Expression of Slc6a4 mRNA across the rostrocaudal extent of the dorsal raphe nucleus. (a) Photomicrographs illustrating Slc6a4 (solute carrier family 6, member 4; 5-Htt) mRNA expression in Tph2^+/+ mice (left), Tph2^+/− mice (middle) and Tph2^−/− mice (right) at −4.364 mm bregma. (b–e) Mean expression of Slc6a4 mRNA across the rostrocaudal extent of (b) the entire dorsal raphe nucleus (DR) and (c) MnR, (d) rDRD and (e) cDRD as well as (f) rDRV and (g) cDRV of Tph2^+/+, Tph2^+/− and Tph2^−/− mice (n=6–8 per genotype).

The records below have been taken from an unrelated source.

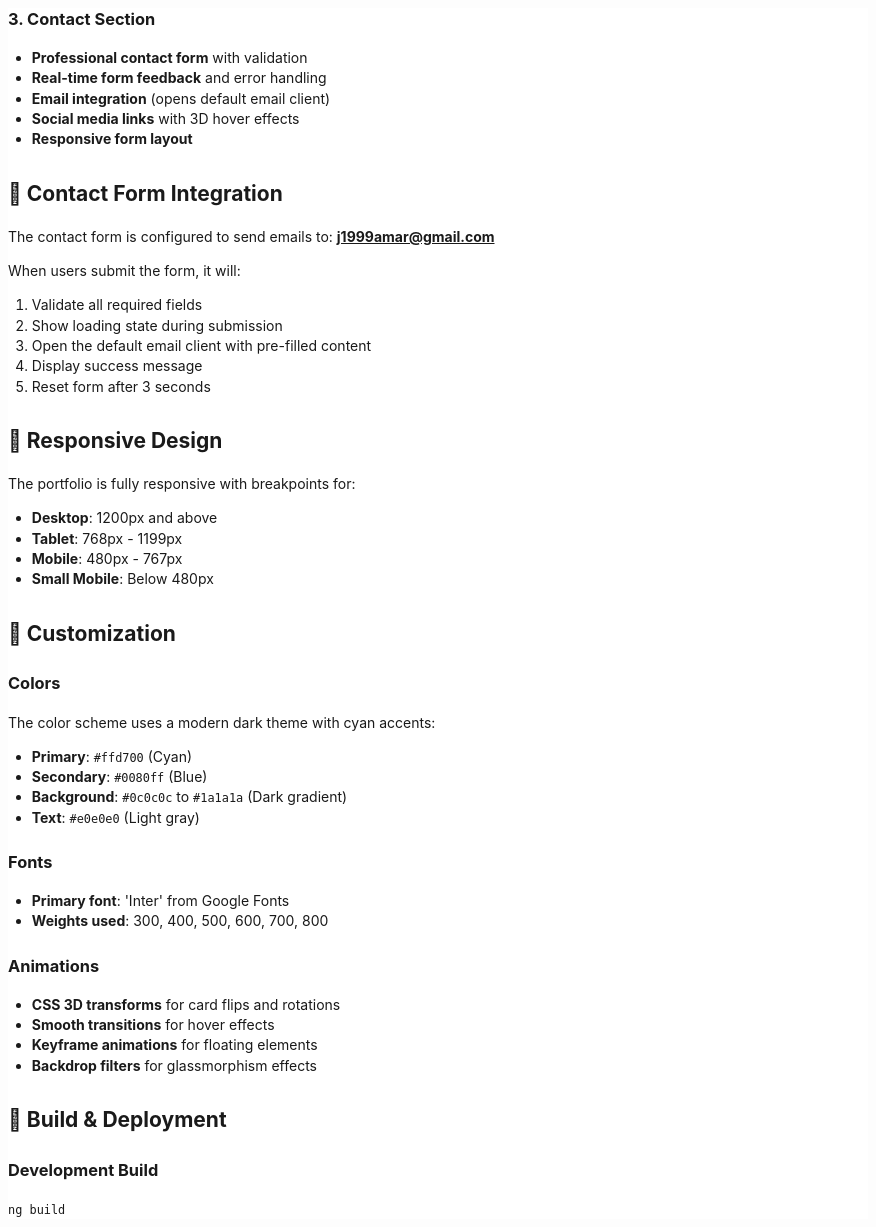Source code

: ### 3. Contact Section
- **Professional contact form** with validation
- **Real-time form feedback** and error handling
- **Email integration** (opens default email client)
- **Social media links** with 3D hover effects
- **Responsive form layout**

## 🎯 Contact Form Integration

The contact form is configured to send emails to: **j1999amar@gmail.com**

When users submit the form, it will:
1. Validate all required fields
2. Show loading state during submission
3. Open the default email client with pre-filled content
4. Display success message
5. Reset form after 3 seconds

## 📱 Responsive Design

The portfolio is fully responsive with breakpoints for:
- **Desktop**: 1200px and above
- **Tablet**: 768px - 1199px
- **Mobile**: 480px - 767px
- **Small Mobile**: Below 480px

## 🎨 Customization

### Colors
The color scheme uses a modern dark theme with cyan accents:
- **Primary**: `#ffd700` (Cyan)
- **Secondary**: `#0080ff` (Blue)
- **Background**: `#0c0c0c` to `#1a1a1a` (Dark gradient)
- **Text**: `#e0e0e0` (Light gray)

### Fonts
- **Primary font**: 'Inter' from Google Fonts
- **Weights used**: 300, 400, 500, 600, 700, 800

### Animations
- **CSS 3D transforms** for card flips and rotations
- **Smooth transitions** for hover effects
- **Keyframe animations** for floating elements
- **Backdrop filters** for glassmorphism effects

## 🔧 Build & Deployment

### Development Build
```bash
ng build
```
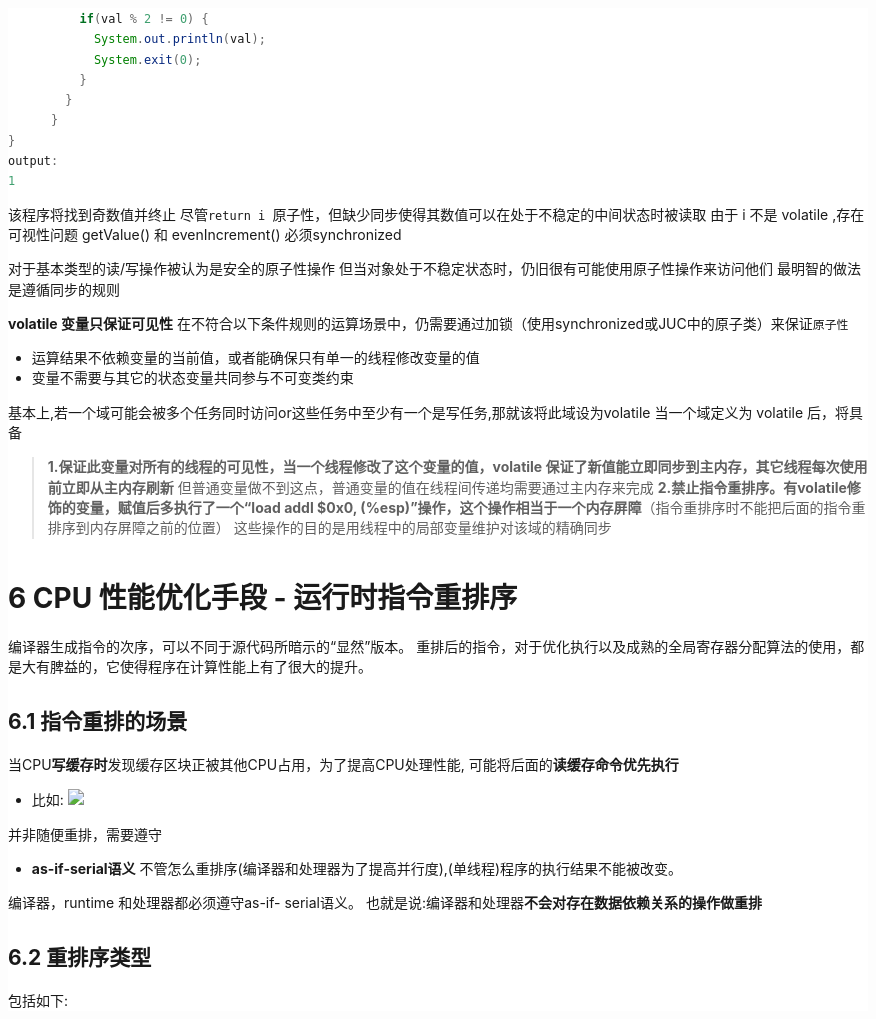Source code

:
 ```java
	      if(val % 2 != 0) {
	        System.out.println(val);
	        System.exit(0);
	      }
	    }
	  }
}
output:
1
```
该程序将找到奇数值并终止
尽管`return i `原子性，但缺少同步使得其数值可以在处于不稳定的中间状态时被读取
由于 i 不是 volatile ,存在可视性问题
getValue() 和 evenIncrement() 必须synchronized 
 

对于基本类型的读/写操作被认为是安全的原子性操作
但当对象处于不稳定状态时，仍旧很有可能使用原子性操作来访问他们
最明智的做法是遵循同步的规则

**volatile 变量只保证可见性**
在不符合以下条件规则的运算场景中，仍需要通过加锁（使用synchronized或JUC中的原子类）来保证`原子性`
- 运算结果不依赖变量的当前值，或者能确保只有单一的线程修改变量的值
- 变量不需要与其它的状态变量共同参与不可变类约束

基本上,若一个域可能会被多个任务同时访问or这些任务中至少有一个是写任务,那就该将此域设为volatile
当一个域定义为 volatile 后，将具备
> **1.保证此变量对所有的线程的可见性，当一个线程修改了这个变量的值，volatile 保证了新值能立即同步到主内存，其它线程每次使用前立即从主内存刷新**
但普通变量做不到这点，普通变量的值在线程间传递均需要通过主内存来完成
> **2.禁止指令重排序。有volatile修饰的变量，赋值后多执行了一个“load addl $0x0, (%esp)”操作，这个操作相当于一个内存屏障**（指令重排序时不能把后面的指令重排序到内存屏障之前的位置）
这些操作的目的是用线程中的局部变量维护对该域的精确同步

# 6  CPU 性能优化手段 - 运行时指令重排序
编译器生成指令的次序，可以不同于源代码所暗示的“显然”版本。
重排后的指令，对于优化执行以及成熟的全局寄存器分配算法的使用，都是大有脾益的，它使得程序在计算性能上有了很大的提升。

## 6.1 指令重排的场景
当CPU**写缓存时**发现缓存区块正被其他CPU占用，为了提高CPU处理性能, 可能将后面的**读缓存命令优先执行**

- 比如:
![](https://img-blog.csdnimg.cn/20191008014948899.png?x-oss-process=image/watermark,type_ZmFuZ3poZW5naGVpdGk,shadow_10,text_SmF2YUVkZ2U=,size_1,color_FFFFFF,t_70)

并非随便重排，需要遵守
- **as-if-serial语义**
不管怎么重排序(编译器和处理器为了提高并行度),(单线程)程序的执行结果不能被改变。

编译器，runtime 和处理器都必须遵守as-if- serial语义。
也就是说:编译器和处理器**不会对存在数据依赖关系的操作做重排**

## 6.2 重排序类型
包括如下:
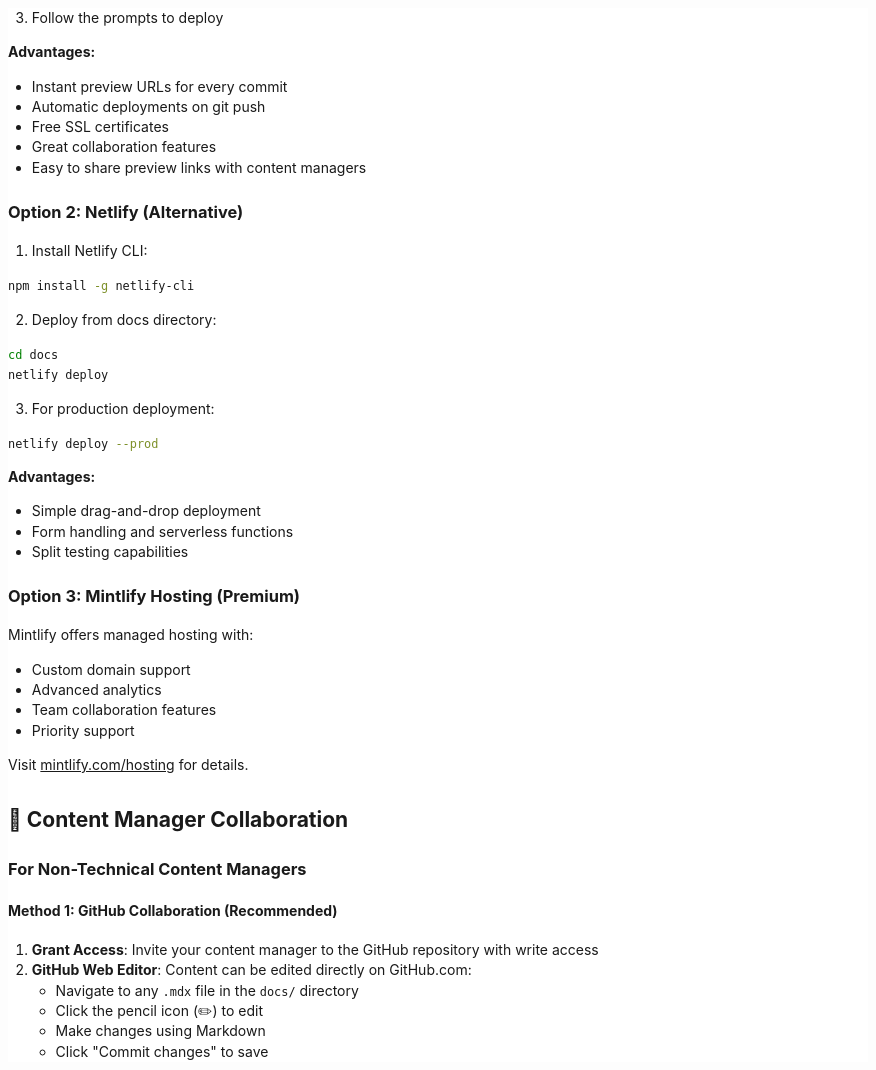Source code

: 3. Follow the prompts to deploy

**Advantages:**
- Instant preview URLs for every commit
- Automatic deployments on git push
- Free SSL certificates
- Great collaboration features
- Easy to share preview links with content managers

### Option 2: Netlify (Alternative)

1. Install Netlify CLI:
```bash
npm install -g netlify-cli
```

2. Deploy from docs directory:
```bash
cd docs
netlify deploy
```

3. For production deployment:
```bash
netlify deploy --prod
```

**Advantages:**
- Simple drag-and-drop deployment
- Form handling and serverless functions
- Split testing capabilities

### Option 3: Mintlify Hosting (Premium)

Mintlify offers managed hosting with:
- Custom domain support
- Advanced analytics
- Team collaboration features
- Priority support

Visit [mintlify.com/hosting](https://mintlify.com/hosting) for details.

## 👥 Content Manager Collaboration

### For Non-Technical Content Managers

#### Method 1: GitHub Collaboration (Recommended)

1. **Grant Access**: Invite your content manager to the GitHub repository with write access
2. **GitHub Web Editor**: Content can be edited directly on GitHub.com:
   - Navigate to any `.mdx` file in the `docs/` directory
   - Click the pencil icon (✏️) to edit
   - Make changes using Markdown
   - Click "Commit changes" to save

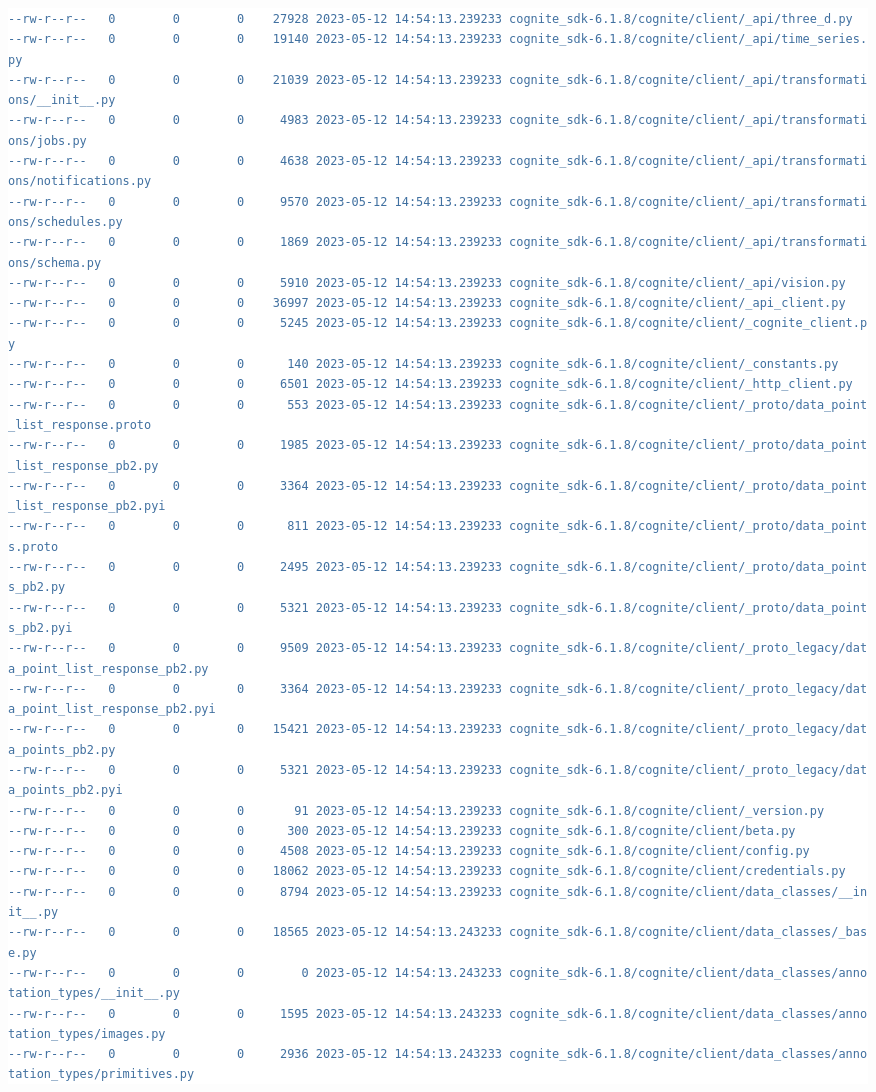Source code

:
 ```diff
--rw-r--r--   0        0        0    27928 2023-05-12 14:54:13.239233 cognite_sdk-6.1.8/cognite/client/_api/three_d.py
--rw-r--r--   0        0        0    19140 2023-05-12 14:54:13.239233 cognite_sdk-6.1.8/cognite/client/_api/time_series.py
--rw-r--r--   0        0        0    21039 2023-05-12 14:54:13.239233 cognite_sdk-6.1.8/cognite/client/_api/transformations/__init__.py
--rw-r--r--   0        0        0     4983 2023-05-12 14:54:13.239233 cognite_sdk-6.1.8/cognite/client/_api/transformations/jobs.py
--rw-r--r--   0        0        0     4638 2023-05-12 14:54:13.239233 cognite_sdk-6.1.8/cognite/client/_api/transformations/notifications.py
--rw-r--r--   0        0        0     9570 2023-05-12 14:54:13.239233 cognite_sdk-6.1.8/cognite/client/_api/transformations/schedules.py
--rw-r--r--   0        0        0     1869 2023-05-12 14:54:13.239233 cognite_sdk-6.1.8/cognite/client/_api/transformations/schema.py
--rw-r--r--   0        0        0     5910 2023-05-12 14:54:13.239233 cognite_sdk-6.1.8/cognite/client/_api/vision.py
--rw-r--r--   0        0        0    36997 2023-05-12 14:54:13.239233 cognite_sdk-6.1.8/cognite/client/_api_client.py
--rw-r--r--   0        0        0     5245 2023-05-12 14:54:13.239233 cognite_sdk-6.1.8/cognite/client/_cognite_client.py
--rw-r--r--   0        0        0      140 2023-05-12 14:54:13.239233 cognite_sdk-6.1.8/cognite/client/_constants.py
--rw-r--r--   0        0        0     6501 2023-05-12 14:54:13.239233 cognite_sdk-6.1.8/cognite/client/_http_client.py
--rw-r--r--   0        0        0      553 2023-05-12 14:54:13.239233 cognite_sdk-6.1.8/cognite/client/_proto/data_point_list_response.proto
--rw-r--r--   0        0        0     1985 2023-05-12 14:54:13.239233 cognite_sdk-6.1.8/cognite/client/_proto/data_point_list_response_pb2.py
--rw-r--r--   0        0        0     3364 2023-05-12 14:54:13.239233 cognite_sdk-6.1.8/cognite/client/_proto/data_point_list_response_pb2.pyi
--rw-r--r--   0        0        0      811 2023-05-12 14:54:13.239233 cognite_sdk-6.1.8/cognite/client/_proto/data_points.proto
--rw-r--r--   0        0        0     2495 2023-05-12 14:54:13.239233 cognite_sdk-6.1.8/cognite/client/_proto/data_points_pb2.py
--rw-r--r--   0        0        0     5321 2023-05-12 14:54:13.239233 cognite_sdk-6.1.8/cognite/client/_proto/data_points_pb2.pyi
--rw-r--r--   0        0        0     9509 2023-05-12 14:54:13.239233 cognite_sdk-6.1.8/cognite/client/_proto_legacy/data_point_list_response_pb2.py
--rw-r--r--   0        0        0     3364 2023-05-12 14:54:13.239233 cognite_sdk-6.1.8/cognite/client/_proto_legacy/data_point_list_response_pb2.pyi
--rw-r--r--   0        0        0    15421 2023-05-12 14:54:13.239233 cognite_sdk-6.1.8/cognite/client/_proto_legacy/data_points_pb2.py
--rw-r--r--   0        0        0     5321 2023-05-12 14:54:13.239233 cognite_sdk-6.1.8/cognite/client/_proto_legacy/data_points_pb2.pyi
--rw-r--r--   0        0        0       91 2023-05-12 14:54:13.239233 cognite_sdk-6.1.8/cognite/client/_version.py
--rw-r--r--   0        0        0      300 2023-05-12 14:54:13.239233 cognite_sdk-6.1.8/cognite/client/beta.py
--rw-r--r--   0        0        0     4508 2023-05-12 14:54:13.239233 cognite_sdk-6.1.8/cognite/client/config.py
--rw-r--r--   0        0        0    18062 2023-05-12 14:54:13.239233 cognite_sdk-6.1.8/cognite/client/credentials.py
--rw-r--r--   0        0        0     8794 2023-05-12 14:54:13.239233 cognite_sdk-6.1.8/cognite/client/data_classes/__init__.py
--rw-r--r--   0        0        0    18565 2023-05-12 14:54:13.243233 cognite_sdk-6.1.8/cognite/client/data_classes/_base.py
--rw-r--r--   0        0        0        0 2023-05-12 14:54:13.243233 cognite_sdk-6.1.8/cognite/client/data_classes/annotation_types/__init__.py
--rw-r--r--   0        0        0     1595 2023-05-12 14:54:13.243233 cognite_sdk-6.1.8/cognite/client/data_classes/annotation_types/images.py
--rw-r--r--   0        0        0     2936 2023-05-12 14:54:13.243233 cognite_sdk-6.1.8/cognite/client/data_classes/annotation_types/primitives.py
```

DR, dorsal raphe nucleus; DRD, dorsal raphe nucleus, dorsal part; DRV, dorsal raphe nucleus, ventral part; MnR, median raphe nucleus. n=6–8/genotype; *P<0.01. Scale bar, 200 μm (a).

Figure 5

5-HT deficiency induces hyperlocomotion and escape behaviors in different contexts. Locomotor activity of Tph2^+/+, Tph2^+/− and Tph2^−/− mice was measured over 30 min in the home cage (n=10–11/genotype) and in the open field (n=11/genotype) (a) as well as in a two-trial social interaction test (b) (n=7/genotype). Escape responses were detected as wall jumps in the open field (c). Further anxiety-like measures (n=11/genotype) included mean open-field center time (d) as well as latency to enter (e) and time in the light compartment of the light–dark box (f). Novelty-suppressed feeding (n=10–11/genotype) included latency to feed (g) as well as total feeding time (h). Social behaviors were evaluated using measures of sociability and preference for social novelty (i). Data are shown as means+s.e.m. ^#P<0.1, *P<0.05 and **P<0.01 compared to respective controls.